Culture Ministry calls for return of ancient Thai artefacts from US museums
The Culture Ministry is expediting the process seeking the return of more than 100 ancient Thai artefacts from overseas.
“The ministry’s ad hoc committee has called for the repatriation of 23 artefacts that originated in Thailand from leading US museums,” said Minister of Culture Veera Rojpojchanarat at a press conference yesterday at Bangkok’s National Museum.

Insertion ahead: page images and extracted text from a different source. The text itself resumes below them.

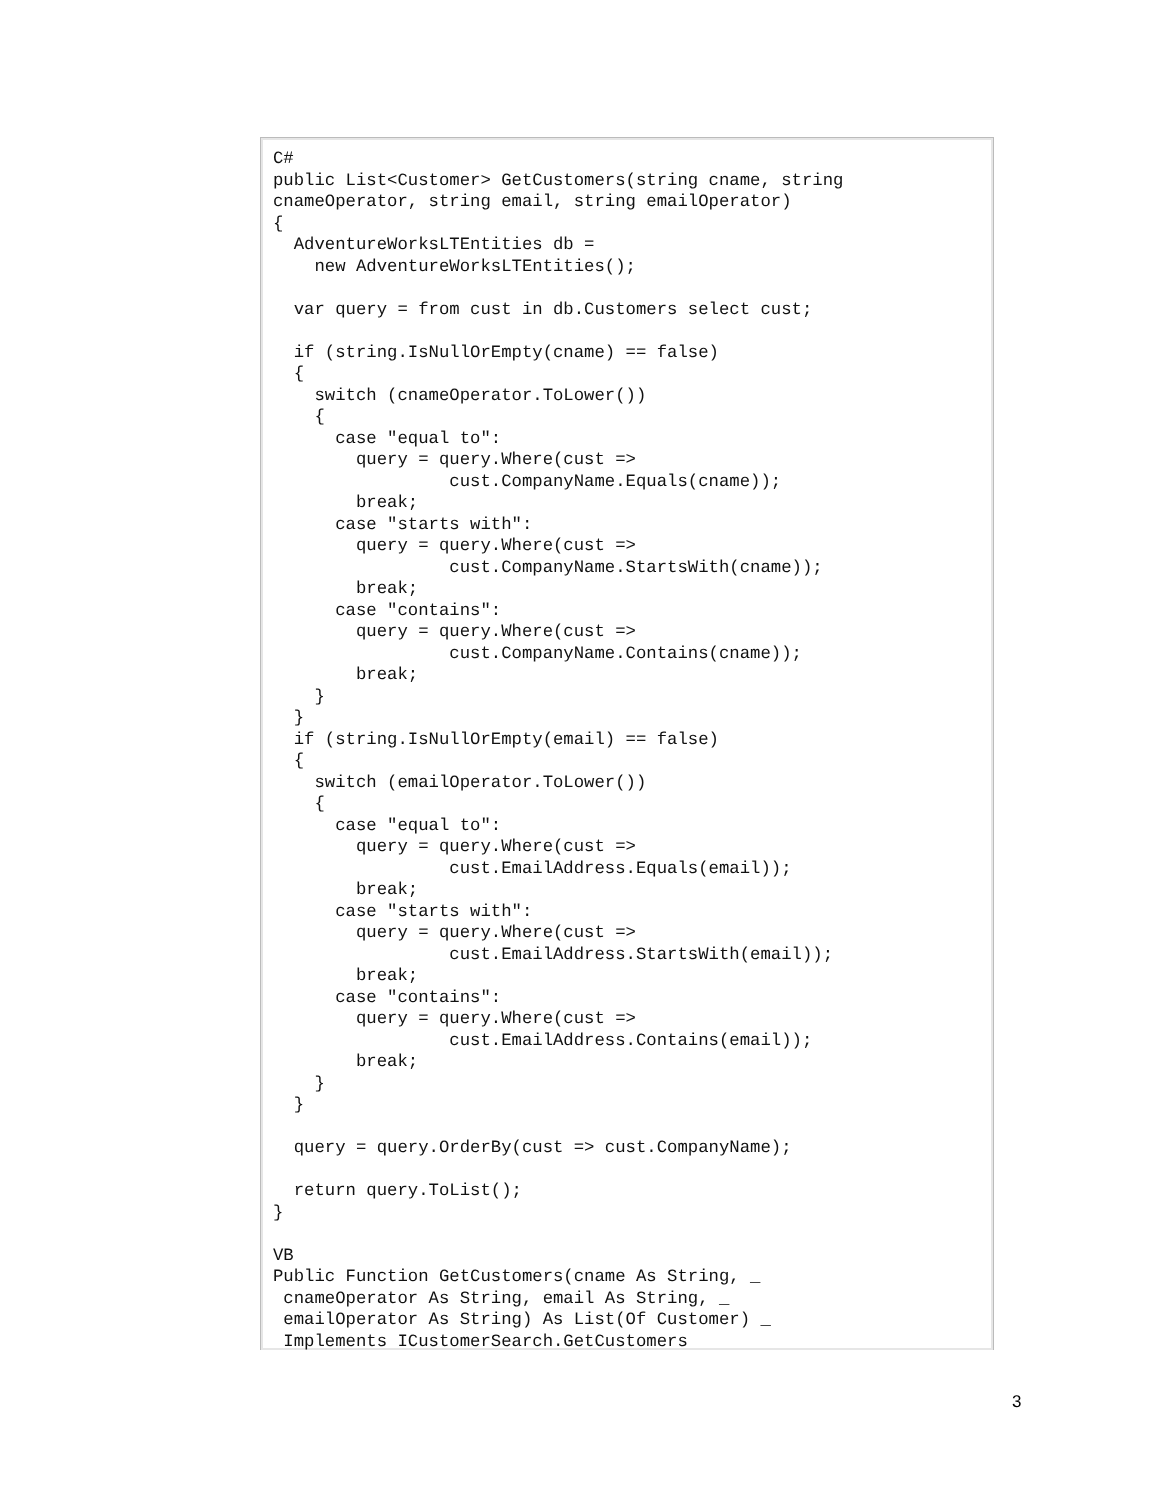C#
public List<Customer> GetCustomers(string cname, string
cnameOperator, string email, string emailOperator)
{
  AdventureWorksLTEntities db =
    new AdventureWorksLTEntities();

  var query = from cust in db.Customers select cust;

  if (string.IsNullOrEmpty(cname) == false)
  {
    switch (cnameOperator.ToLower())
    {
      case "equal to":
        query = query.Where(cust =>
                 cust.CompanyName.Equals(cname));
        break;
      case "starts with":
        query = query.Where(cust =>
                 cust.CompanyName.StartsWith(cname));
        break;
      case "contains":
        query = query.Where(cust =>
                 cust.CompanyName.Contains(cname));
        break;
    }
  }
  if (string.IsNullOrEmpty(email) == false)
  {
    switch (emailOperator.ToLower())
    {
      case "equal to":
        query = query.Where(cust =>
                 cust.EmailAddress.Equals(email));
        break;
      case "starts with":
        query = query.Where(cust =>
                 cust.EmailAddress.StartsWith(email));
        break;
      case "contains":
        query = query.Where(cust =>
                 cust.EmailAddress.Contains(email));
        break;
    }
  }

  query = query.OrderBy(cust => cust.CompanyName);

  return query.ToList();
}

VB
Public Function GetCustomers(cname As String, _
 cnameOperator As String, email As String, _
 emailOperator As String) As List(Of Customer) _
 Implements ICustomerSearch.GetCustomers
3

“After a one-year investigation, the ministry’s urgent task aims to bring back five stone architectural artefacts, including two prominent 11th-century stone lintels from Prasat Nong Hong in Buri Ram and Prasat Khao Lon in Sa Kaew, which are currently in the permanent collections of the Asian Art Museum in San Francisco,” Fine Art Department director Anan Chuchote said.
The 8th-Century bronze preaching Buddha statue called Avalokitesvara from Prasat Hin Khao Bat II in Buri Ram. It is currently in a permanent collection at the Metropolitan Art Museum in New York. Photo courtesy of MET
There are also 18 Buddha statues and sculptures that are currently in permanent collections at leading museums, including New York’s Metropolitan Art Museum, the Asian Art Museum and Norton Simon Museum in Pasadena, California.

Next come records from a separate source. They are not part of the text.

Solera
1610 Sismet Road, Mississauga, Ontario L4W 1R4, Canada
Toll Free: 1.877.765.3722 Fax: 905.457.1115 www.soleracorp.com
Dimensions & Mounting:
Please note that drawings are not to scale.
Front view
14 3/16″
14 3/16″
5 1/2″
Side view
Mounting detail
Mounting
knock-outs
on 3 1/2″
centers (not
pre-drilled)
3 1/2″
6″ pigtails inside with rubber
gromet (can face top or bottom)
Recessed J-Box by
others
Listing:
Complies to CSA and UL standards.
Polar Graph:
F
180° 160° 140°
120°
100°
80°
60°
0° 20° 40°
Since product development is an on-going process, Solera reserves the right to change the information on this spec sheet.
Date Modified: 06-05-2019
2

“One of masterpieces includes an eighth-century bronze preaching Buddha statue called Avalokitesvara from Prasat Hin Khao Bat II in Buri Ram. It is currently in a permanent collection at the Metropolitan Art Museum in New York,” archaeologist Tanongsak Hanwong, a member of the ad hoc committee, told The Nation.
There are also 14 artefacts currently in the possession of the Honolulu Museum of Art in Hawaii. These items include a prehistoric bell made of bronze and Buddha statues from the Dvaravati and Ayutthaya eras.

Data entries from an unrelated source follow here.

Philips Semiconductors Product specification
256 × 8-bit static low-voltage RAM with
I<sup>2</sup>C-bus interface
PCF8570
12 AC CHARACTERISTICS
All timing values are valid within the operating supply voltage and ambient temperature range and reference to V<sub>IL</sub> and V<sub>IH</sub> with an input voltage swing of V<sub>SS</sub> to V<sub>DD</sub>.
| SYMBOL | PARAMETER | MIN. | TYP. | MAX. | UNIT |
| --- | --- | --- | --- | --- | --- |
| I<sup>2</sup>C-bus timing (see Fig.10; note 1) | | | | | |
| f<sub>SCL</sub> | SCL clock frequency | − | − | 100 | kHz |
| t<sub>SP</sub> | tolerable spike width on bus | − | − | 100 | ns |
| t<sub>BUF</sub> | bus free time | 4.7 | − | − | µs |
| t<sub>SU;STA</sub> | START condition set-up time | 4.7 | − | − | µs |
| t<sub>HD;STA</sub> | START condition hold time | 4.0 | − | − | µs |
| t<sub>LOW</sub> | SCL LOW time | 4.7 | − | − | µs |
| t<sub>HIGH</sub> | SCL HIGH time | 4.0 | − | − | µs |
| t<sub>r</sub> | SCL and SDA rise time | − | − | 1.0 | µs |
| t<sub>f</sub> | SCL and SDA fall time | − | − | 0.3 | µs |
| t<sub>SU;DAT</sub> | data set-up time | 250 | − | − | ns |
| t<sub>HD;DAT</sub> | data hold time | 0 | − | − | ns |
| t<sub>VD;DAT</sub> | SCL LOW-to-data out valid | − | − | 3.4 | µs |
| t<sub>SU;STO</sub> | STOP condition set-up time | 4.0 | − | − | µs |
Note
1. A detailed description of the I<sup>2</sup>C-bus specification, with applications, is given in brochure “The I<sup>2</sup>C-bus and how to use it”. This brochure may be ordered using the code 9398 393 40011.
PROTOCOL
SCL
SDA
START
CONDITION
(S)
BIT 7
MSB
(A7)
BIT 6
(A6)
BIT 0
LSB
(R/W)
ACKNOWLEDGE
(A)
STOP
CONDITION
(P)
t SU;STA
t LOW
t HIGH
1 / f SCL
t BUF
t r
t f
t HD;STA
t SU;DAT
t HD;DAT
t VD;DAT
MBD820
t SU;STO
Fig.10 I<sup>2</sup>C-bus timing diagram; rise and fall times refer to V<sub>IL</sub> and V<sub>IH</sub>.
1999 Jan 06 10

The US Department of Homeland Security has called for cooperation with Thailand to verify 69 other artefacts, all from the prehistoric age and believed to originate from Thailand, which are currently stored in museums in the United States.
There are also 13 prehistoric artefacts, including Baan Chiang pottery, owned by American collector Katherine Ayers-Mannix, who intends to return her collection to the Thai government.
Meanwhile, the Foreign Ministry is in the process of verifying 10 more artefacts currently in the possession of the Norton Simon Museum in California.
Thailand has successfully called for the repatriation of heritage from the US in past decades.
In 2014, the US government returned more than 500 artefacts looted from Ban Chiang, originating from the prehistoric period, which were in possession of the Bowers Museum in Santa Anna, California.
That was the most significant return of ancient treasures since the Art Institute of Chicago returned the Narai stone lintel in 1988.
Meanwhile, Thailand also returned cultural heritage to neighbouring counties. In 2015, Thailand repatriated 16 Cambodian artefacts recovered from smugglers in 1999. In 2009, Thailand repatriated seven other sculptures from the same 1999 seizure.